━━ SELECTION

The report points to current director Anthea Hartig, the first woman to hold the position since the museum opened in 1964, as central to the problem.  Hartig was appointed in 2019, and the report notes that she “has explicitly stated that she sees history as a ‘prime tool of social justice,’” and that one of her roles is to connect “research and scholarship to activism and advocacy.”  In a November 2020 speech at U.C. Riverside, Hartig said she “will always be in a state of becoming a historian, propped up as I was and I am by the cushions of whiteness and the pillows of the bourgeoisie.”  According to the report, under Hartig, the museum even removed explicit references to American history from in its mission statement as part of an effort to — in Hartig’s words — “get out of the America First mentality.”

During the same 2020 UC Riverside discussion, Hartig spoke about the upcoming 250th anniversary of Independence Day in terms of “commemorating” or “problematizing” the history surrounding the signing of the Declaration of Independence.  Arguably, problematization is at the heart of Critical Theory and generally means challenging or “deconstructing” accepted historical narratives by questioning assumptions and “critiqu[ing] power structures.”

━━━━

ACTIONS TO TAKE:
**1.** According to the passage about the museum report, in what year was Hartig appointed director?
**2.** Rewrite the records starting at their first line and ending at the line containing "v(85.65, 38.1) *", with "Front.planeOp" replaced by "Top.planeOp" and nothing else changed.

━━ RECORDED INFORMATION

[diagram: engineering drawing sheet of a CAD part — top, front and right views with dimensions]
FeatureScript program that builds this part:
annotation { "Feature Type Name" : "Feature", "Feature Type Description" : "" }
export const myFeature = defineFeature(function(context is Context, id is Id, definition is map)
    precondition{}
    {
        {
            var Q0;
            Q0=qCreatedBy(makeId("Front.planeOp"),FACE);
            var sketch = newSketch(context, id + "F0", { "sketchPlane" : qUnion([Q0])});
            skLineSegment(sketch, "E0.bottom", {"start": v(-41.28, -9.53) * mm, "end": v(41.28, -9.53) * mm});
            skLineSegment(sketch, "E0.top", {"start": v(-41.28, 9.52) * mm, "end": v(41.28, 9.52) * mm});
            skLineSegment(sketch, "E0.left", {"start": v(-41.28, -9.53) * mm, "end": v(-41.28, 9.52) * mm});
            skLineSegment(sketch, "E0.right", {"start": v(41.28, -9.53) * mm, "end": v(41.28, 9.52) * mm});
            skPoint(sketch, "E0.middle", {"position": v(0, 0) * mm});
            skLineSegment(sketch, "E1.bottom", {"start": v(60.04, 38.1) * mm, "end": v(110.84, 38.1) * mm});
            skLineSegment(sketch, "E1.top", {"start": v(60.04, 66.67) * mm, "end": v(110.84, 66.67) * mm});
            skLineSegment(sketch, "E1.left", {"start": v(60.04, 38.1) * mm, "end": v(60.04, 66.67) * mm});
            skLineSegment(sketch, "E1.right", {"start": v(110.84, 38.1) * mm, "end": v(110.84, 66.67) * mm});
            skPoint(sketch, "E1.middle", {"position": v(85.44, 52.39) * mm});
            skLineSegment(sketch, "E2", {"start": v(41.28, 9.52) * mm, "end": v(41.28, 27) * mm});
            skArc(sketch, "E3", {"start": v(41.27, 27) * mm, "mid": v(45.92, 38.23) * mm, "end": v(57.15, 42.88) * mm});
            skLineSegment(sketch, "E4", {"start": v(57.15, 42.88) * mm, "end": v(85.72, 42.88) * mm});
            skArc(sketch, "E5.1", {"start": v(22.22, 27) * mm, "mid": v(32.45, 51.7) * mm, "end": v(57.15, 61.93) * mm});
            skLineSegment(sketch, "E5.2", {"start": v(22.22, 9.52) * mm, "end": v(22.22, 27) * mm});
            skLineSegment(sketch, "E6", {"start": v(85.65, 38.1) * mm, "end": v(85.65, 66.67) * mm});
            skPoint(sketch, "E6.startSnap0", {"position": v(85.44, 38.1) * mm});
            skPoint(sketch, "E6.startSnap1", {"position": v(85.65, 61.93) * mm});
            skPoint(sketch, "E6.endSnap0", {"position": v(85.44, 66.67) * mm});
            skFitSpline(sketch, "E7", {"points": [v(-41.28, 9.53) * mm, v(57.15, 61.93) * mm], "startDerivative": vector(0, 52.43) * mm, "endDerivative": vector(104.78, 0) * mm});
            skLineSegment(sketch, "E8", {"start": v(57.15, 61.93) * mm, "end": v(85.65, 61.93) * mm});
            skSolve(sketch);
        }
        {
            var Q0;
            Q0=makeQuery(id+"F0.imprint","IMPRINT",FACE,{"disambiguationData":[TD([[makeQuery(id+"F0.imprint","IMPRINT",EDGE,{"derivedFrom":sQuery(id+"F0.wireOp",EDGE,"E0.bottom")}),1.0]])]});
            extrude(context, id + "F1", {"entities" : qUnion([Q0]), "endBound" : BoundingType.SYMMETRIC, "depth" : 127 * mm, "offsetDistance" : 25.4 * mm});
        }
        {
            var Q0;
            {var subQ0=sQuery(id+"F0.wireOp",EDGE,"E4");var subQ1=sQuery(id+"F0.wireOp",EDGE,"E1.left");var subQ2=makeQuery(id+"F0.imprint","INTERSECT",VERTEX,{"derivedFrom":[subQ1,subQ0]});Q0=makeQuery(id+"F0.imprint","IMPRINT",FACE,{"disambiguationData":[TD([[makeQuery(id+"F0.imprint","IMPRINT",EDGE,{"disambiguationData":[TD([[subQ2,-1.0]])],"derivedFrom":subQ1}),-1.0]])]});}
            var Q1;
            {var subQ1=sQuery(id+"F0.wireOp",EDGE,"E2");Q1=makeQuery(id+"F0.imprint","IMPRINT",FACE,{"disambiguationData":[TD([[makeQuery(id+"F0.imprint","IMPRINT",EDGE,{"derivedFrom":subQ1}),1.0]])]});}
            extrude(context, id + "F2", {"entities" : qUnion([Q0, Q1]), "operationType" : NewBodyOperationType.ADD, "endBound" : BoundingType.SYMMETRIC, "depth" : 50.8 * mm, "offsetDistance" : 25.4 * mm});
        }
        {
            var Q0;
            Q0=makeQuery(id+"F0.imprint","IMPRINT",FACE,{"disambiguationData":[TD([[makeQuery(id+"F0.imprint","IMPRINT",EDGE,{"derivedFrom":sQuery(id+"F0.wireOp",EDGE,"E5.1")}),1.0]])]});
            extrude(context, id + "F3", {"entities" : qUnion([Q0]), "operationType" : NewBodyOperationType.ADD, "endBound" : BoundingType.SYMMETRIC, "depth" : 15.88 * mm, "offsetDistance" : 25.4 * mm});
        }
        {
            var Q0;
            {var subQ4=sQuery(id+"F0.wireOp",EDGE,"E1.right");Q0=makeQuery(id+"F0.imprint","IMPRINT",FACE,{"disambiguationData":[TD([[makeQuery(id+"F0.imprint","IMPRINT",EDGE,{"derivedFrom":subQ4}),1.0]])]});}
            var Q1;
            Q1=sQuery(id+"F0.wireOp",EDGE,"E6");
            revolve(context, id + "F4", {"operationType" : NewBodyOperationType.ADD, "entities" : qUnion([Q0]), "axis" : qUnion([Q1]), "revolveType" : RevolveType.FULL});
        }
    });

━━━━

THE REPLIES:
**1.** 2019

**2.**
[diagram: engineering drawing sheet of a CAD part — top, front and right views with dimensions]
FeatureScript program that builds this part:
annotation { "Feature Type Name" : "Feature", "Feature Type Description" : "" }
export const myFeature = defineFeature(function(context is Context, id is Id, definition is map)
    precondition{}
    {
        {
            var Q0;
            Q0=qCreatedBy(makeId("Top.planeOp"),FACE);
            var sketch = newSketch(context, id + "F0", { "sketchPlane" : qUnion([Q0])});
            skLineSegment(sketch, "E0.bottom", {"start": v(-41.28, -9.53) * mm, "end": v(41.28, -9.53) * mm});
            skLineSegment(sketch, "E0.top", {"start": v(-41.28, 9.52) * mm, "end": v(41.28, 9.52) * mm});
            skLineSegment(sketch, "E0.left", {"start": v(-41.28, -9.53) * mm, "end": v(-41.28, 9.52) * mm});
            skLineSegment(sketch, "E0.right", {"start": v(41.28, -9.53) * mm, "end": v(41.28, 9.52) * mm});
            skPoint(sketch, "E0.middle", {"position": v(0, 0) * mm});
            skLineSegment(sketch, "E1.bottom", {"start": v(60.04, 38.1) * mm, "end": v(110.84, 38.1) * mm});
            skLineSegment(sketch, "E1.top", {"start": v(60.04, 66.67) * mm, "end": v(110.84, 66.67) * mm});
            skLineSegment(sketch, "E1.left", {"start": v(60.04, 38.1) * mm, "end": v(60.04, 66.67) * mm});
            skLineSegment(sketch, "E1.right", {"start": v(110.84, 38.1) * mm, "end": v(110.84, 66.67) * mm});
            skPoint(sketch, "E1.middle", {"position": v(85.44, 52.39) * mm});
            skLineSegment(sketch, "E2", {"start": v(41.28, 9.52) * mm, "end": v(41.28, 27) * mm});
            skArc(sketch, "E3", {"start": v(41.27, 27) * mm, "mid": v(45.92, 38.23) * mm, "end": v(57.15, 42.88) * mm});
            skLineSegment(sketch, "E4", {"start": v(57.15, 42.88) * mm, "end": v(85.72, 42.88) * mm});
            skArc(sketch, "E5.1", {"start": v(22.22, 27) * mm, "mid": v(32.45, 51.7) * mm, "end": v(57.15, 61.93) * mm});
            skLineSegment(sketch, "E5.2", {"start": v(22.22, 9.52) * mm, "end": v(22.22, 27) * mm});
            skLineSegment(sketch, "E6", {"start": v(85.65, 38.1) * mm, "end": v(85.65, 66.67) * mm});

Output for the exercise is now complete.